_Collection entries_
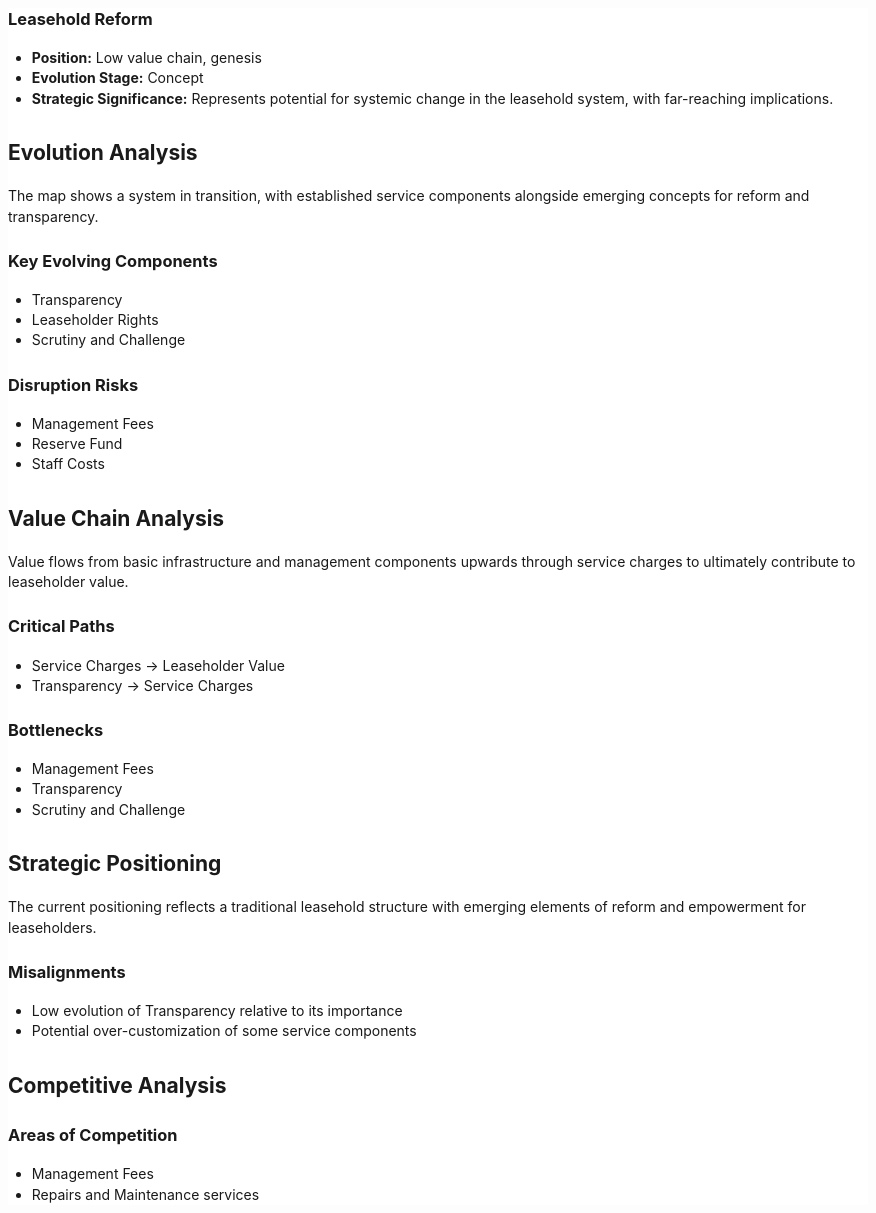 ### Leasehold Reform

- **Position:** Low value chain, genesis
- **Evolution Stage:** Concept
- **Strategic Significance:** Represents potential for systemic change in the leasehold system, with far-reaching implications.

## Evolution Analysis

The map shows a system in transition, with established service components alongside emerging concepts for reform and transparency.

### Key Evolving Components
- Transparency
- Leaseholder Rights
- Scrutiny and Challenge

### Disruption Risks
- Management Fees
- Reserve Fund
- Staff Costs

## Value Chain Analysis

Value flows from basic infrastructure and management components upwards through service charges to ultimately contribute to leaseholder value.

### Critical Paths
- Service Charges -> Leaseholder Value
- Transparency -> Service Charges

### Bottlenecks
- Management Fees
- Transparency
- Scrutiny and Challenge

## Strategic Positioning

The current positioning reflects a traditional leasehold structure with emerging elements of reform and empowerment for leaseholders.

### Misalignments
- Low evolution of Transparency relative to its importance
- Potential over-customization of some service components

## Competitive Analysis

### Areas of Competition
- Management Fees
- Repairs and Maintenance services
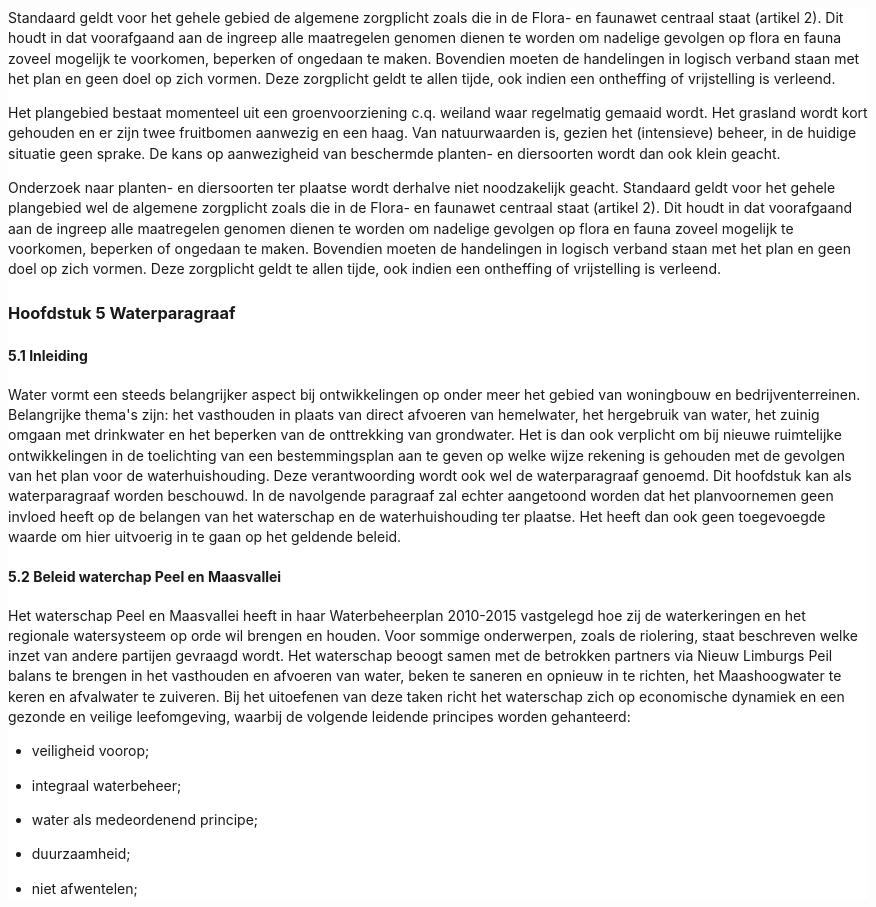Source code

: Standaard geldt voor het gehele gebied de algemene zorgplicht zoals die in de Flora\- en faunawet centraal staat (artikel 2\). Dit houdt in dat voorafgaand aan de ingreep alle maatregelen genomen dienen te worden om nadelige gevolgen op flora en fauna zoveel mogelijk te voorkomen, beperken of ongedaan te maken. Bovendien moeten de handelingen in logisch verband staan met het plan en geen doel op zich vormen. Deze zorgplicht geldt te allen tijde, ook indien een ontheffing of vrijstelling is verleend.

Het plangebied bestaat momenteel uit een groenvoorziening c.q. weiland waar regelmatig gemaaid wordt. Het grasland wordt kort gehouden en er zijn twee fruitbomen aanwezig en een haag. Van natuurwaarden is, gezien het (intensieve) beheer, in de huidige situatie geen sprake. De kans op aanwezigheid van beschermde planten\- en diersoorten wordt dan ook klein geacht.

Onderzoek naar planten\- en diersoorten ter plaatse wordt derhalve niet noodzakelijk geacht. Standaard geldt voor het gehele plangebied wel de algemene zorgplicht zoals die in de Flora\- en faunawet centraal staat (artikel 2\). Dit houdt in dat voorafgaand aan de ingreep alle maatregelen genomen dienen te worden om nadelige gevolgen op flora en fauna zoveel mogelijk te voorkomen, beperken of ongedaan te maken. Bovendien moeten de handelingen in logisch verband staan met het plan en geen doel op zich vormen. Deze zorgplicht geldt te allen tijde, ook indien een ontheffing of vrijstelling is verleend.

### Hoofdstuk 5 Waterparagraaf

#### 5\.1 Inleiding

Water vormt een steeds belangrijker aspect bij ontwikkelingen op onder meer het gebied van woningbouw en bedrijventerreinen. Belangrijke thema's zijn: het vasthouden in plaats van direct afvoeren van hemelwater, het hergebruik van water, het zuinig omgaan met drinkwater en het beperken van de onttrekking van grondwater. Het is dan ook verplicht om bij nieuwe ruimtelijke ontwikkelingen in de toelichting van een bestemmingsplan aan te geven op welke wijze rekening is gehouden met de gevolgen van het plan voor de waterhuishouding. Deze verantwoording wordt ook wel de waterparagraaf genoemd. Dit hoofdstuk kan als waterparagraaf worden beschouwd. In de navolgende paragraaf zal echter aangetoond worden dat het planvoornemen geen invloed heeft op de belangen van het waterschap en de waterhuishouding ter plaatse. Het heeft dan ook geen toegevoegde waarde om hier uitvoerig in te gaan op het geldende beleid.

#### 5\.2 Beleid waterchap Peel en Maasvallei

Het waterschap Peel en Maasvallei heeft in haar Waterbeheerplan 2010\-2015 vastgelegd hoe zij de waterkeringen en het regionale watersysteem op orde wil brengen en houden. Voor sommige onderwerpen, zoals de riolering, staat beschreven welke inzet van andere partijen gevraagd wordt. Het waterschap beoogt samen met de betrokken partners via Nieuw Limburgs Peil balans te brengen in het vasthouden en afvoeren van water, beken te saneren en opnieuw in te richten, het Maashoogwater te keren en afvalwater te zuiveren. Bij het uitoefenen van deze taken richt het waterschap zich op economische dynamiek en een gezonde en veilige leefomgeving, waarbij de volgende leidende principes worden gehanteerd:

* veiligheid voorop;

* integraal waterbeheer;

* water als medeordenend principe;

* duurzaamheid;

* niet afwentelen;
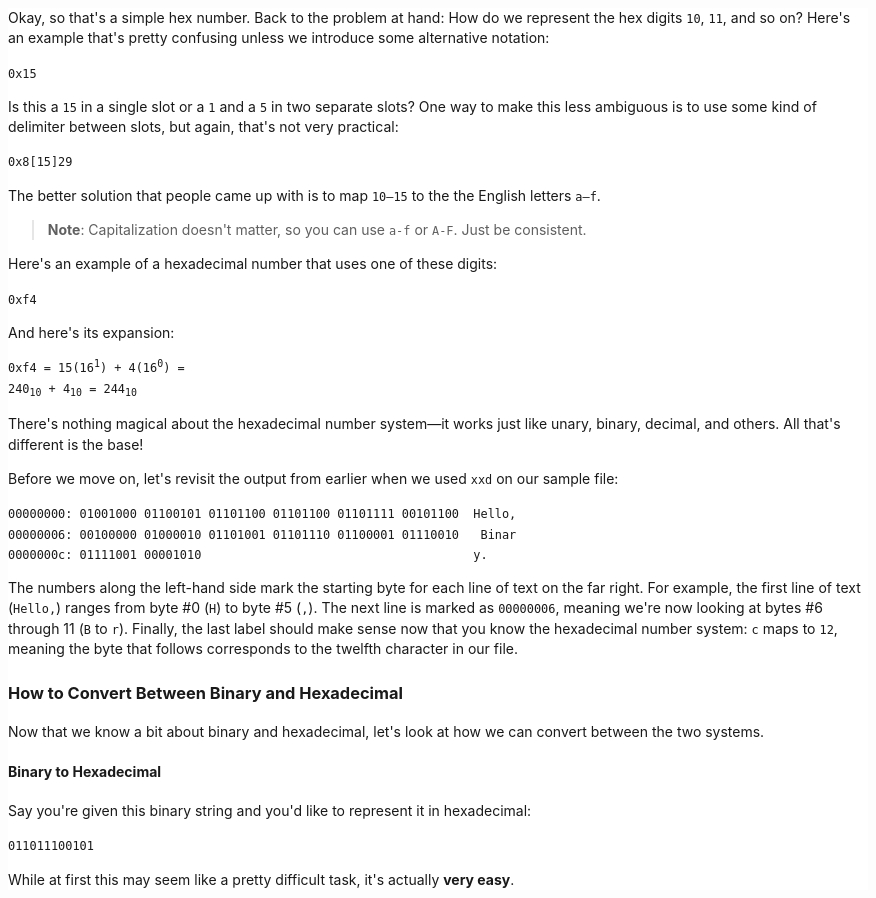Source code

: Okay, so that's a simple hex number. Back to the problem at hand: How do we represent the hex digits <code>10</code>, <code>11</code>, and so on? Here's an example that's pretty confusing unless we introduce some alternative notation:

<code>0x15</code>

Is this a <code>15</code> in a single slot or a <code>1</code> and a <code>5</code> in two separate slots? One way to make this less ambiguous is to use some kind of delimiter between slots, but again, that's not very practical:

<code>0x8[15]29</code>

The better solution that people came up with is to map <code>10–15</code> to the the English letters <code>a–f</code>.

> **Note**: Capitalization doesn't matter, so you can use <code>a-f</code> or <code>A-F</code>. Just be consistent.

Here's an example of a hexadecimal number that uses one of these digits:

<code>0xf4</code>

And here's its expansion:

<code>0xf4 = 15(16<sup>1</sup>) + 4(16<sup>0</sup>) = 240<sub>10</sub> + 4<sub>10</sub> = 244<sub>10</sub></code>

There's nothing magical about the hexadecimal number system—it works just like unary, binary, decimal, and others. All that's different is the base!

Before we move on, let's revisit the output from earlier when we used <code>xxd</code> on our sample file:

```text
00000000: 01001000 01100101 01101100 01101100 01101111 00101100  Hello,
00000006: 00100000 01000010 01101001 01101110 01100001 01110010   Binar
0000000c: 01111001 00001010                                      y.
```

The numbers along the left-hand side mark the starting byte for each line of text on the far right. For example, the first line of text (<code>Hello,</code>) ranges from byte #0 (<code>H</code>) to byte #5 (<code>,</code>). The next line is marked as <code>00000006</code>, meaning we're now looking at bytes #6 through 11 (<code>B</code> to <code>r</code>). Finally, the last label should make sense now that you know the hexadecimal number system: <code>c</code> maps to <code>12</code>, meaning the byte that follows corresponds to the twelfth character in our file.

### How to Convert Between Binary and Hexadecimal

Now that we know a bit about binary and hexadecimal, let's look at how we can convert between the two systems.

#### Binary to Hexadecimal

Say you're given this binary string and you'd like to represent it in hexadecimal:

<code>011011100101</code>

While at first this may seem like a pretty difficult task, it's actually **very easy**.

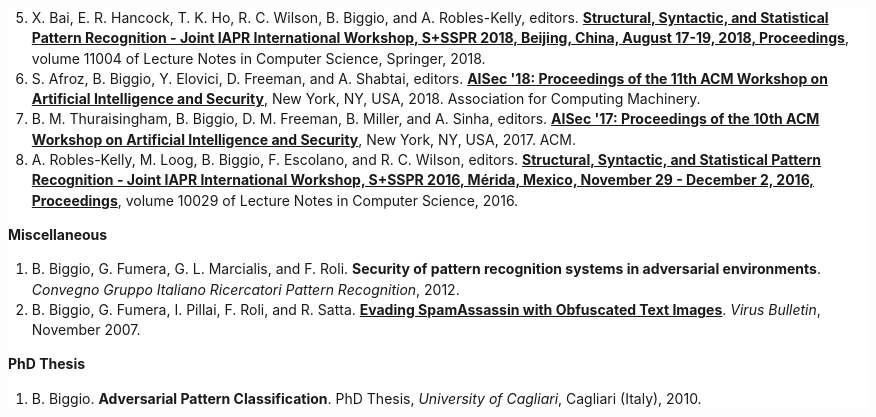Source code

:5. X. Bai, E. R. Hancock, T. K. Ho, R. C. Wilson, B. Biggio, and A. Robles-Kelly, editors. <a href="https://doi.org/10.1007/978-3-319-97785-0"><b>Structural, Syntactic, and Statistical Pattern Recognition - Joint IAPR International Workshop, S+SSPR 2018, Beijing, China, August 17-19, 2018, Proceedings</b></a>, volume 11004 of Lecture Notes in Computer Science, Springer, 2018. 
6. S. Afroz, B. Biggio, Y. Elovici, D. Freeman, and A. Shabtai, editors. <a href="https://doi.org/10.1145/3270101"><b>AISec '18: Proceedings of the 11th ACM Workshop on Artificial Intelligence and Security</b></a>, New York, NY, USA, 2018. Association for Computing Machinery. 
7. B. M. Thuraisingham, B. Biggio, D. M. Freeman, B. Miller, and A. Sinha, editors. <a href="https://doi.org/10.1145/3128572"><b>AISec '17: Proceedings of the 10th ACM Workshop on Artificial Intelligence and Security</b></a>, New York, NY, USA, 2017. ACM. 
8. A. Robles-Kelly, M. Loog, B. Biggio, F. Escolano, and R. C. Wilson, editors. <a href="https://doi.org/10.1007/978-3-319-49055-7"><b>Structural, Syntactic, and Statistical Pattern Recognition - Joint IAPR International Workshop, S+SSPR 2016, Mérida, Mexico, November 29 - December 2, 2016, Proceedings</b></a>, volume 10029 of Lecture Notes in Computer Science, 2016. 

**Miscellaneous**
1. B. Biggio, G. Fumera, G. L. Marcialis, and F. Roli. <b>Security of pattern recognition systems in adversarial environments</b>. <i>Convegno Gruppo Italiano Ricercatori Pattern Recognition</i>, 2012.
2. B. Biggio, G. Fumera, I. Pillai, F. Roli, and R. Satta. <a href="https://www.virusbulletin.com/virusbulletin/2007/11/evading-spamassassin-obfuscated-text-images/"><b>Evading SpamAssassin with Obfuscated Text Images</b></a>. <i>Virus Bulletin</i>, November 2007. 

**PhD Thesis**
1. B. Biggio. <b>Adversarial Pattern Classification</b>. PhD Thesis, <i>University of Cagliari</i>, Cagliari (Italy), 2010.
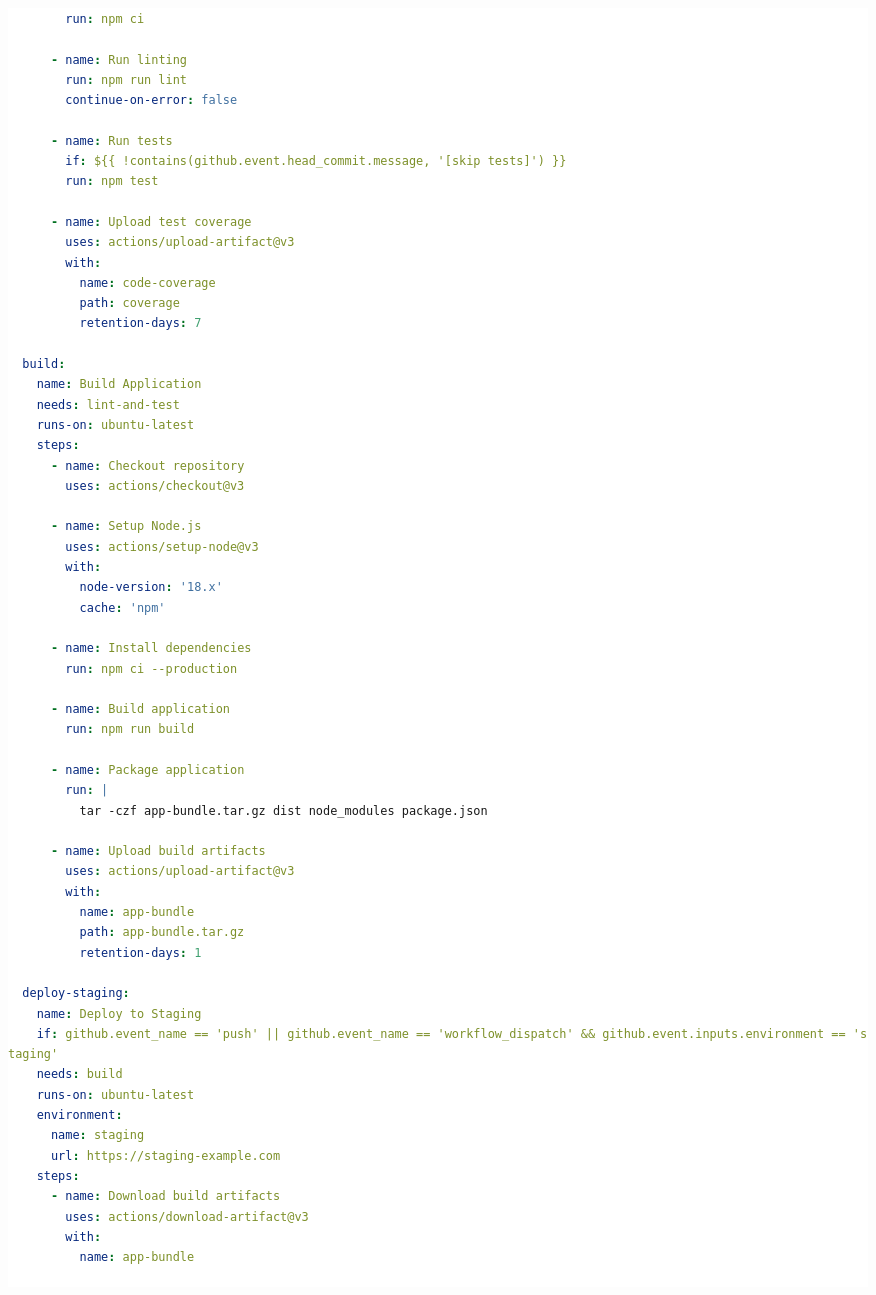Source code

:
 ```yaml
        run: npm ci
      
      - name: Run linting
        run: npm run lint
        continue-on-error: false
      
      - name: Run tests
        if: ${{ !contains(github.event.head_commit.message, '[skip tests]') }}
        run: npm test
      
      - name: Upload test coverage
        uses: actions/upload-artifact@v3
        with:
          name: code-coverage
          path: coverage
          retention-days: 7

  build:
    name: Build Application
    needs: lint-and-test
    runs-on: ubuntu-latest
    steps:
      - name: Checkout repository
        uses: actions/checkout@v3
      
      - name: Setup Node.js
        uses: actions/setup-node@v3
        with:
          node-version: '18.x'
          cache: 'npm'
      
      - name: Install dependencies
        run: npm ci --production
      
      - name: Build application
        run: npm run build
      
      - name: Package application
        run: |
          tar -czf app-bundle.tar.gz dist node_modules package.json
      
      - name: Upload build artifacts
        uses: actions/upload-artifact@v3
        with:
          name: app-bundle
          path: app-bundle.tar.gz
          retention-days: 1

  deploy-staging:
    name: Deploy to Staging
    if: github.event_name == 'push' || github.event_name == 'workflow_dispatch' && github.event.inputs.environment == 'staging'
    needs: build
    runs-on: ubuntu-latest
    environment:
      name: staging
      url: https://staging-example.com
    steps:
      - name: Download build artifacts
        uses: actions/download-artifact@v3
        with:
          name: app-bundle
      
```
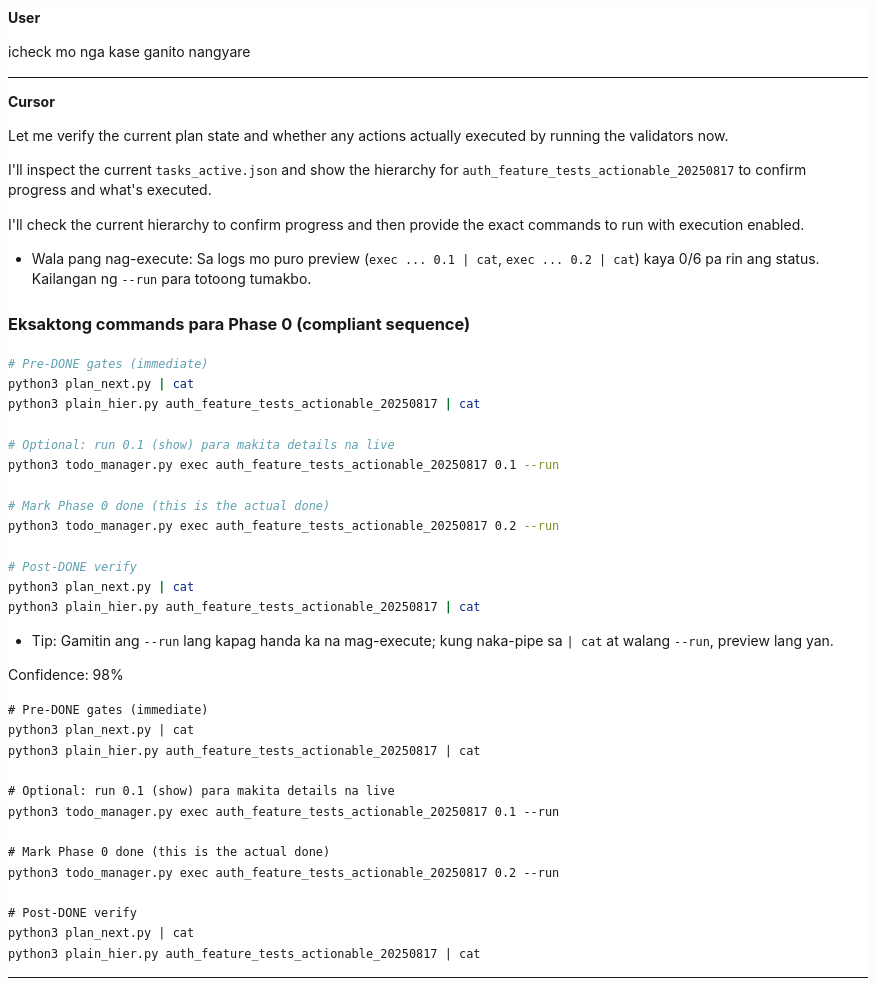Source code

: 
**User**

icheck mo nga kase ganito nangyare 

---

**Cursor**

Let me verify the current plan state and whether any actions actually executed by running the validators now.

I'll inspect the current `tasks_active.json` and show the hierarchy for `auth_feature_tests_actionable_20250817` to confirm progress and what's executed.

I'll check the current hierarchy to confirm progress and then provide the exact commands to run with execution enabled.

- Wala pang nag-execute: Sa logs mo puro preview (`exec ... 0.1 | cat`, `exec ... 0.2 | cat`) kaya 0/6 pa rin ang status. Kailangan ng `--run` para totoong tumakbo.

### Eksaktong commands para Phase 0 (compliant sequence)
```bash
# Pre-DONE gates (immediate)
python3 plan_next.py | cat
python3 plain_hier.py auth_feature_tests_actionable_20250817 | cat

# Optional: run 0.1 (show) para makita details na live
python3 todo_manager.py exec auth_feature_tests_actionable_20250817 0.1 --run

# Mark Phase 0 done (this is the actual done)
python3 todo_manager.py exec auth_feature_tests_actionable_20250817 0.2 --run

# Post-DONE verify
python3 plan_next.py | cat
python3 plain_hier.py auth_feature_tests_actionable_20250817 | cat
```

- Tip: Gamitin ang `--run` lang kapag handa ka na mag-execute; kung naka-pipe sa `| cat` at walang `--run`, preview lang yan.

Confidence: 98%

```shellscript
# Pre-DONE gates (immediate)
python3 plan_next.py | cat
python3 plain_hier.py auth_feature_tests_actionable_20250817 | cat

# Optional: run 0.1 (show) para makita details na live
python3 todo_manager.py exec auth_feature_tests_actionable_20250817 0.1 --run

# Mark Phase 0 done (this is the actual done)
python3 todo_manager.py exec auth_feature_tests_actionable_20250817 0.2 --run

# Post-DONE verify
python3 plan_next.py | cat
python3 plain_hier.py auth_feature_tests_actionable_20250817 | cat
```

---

_REQUIRED ACTION_
Given the entries above, transcribe exactly the lines from the one holding "#### Binary to Hexadecimal" through the one holding "Science, Springer, 2018."; pictures do not belong in the transcription.

_WRITTEN REPLY_
#### Binary to Hexadecimal

Say you're given this binary string and you'd like to represent it in hexadecimal:

<code>011011100101</code>

While at first this may seem like a pretty difficult task, it's actually **very easy**.

Source code

:5. X. Bai, E. R. Hancock, T. K. Ho, R. C. Wilson, B. Biggio, and A. Robles-Kelly, editors. <a href="https://doi.org/10.1007/978-3-319-97785-0"><b>Structural, Syntactic, and Statistical Pattern Recognition - Joint IAPR International Workshop, S+SSPR 2018, Beijing, China, August 17-19, 2018, Proceedings</b></a>, volume 11004 of Lecture Notes in Computer Science, Springer, 2018. 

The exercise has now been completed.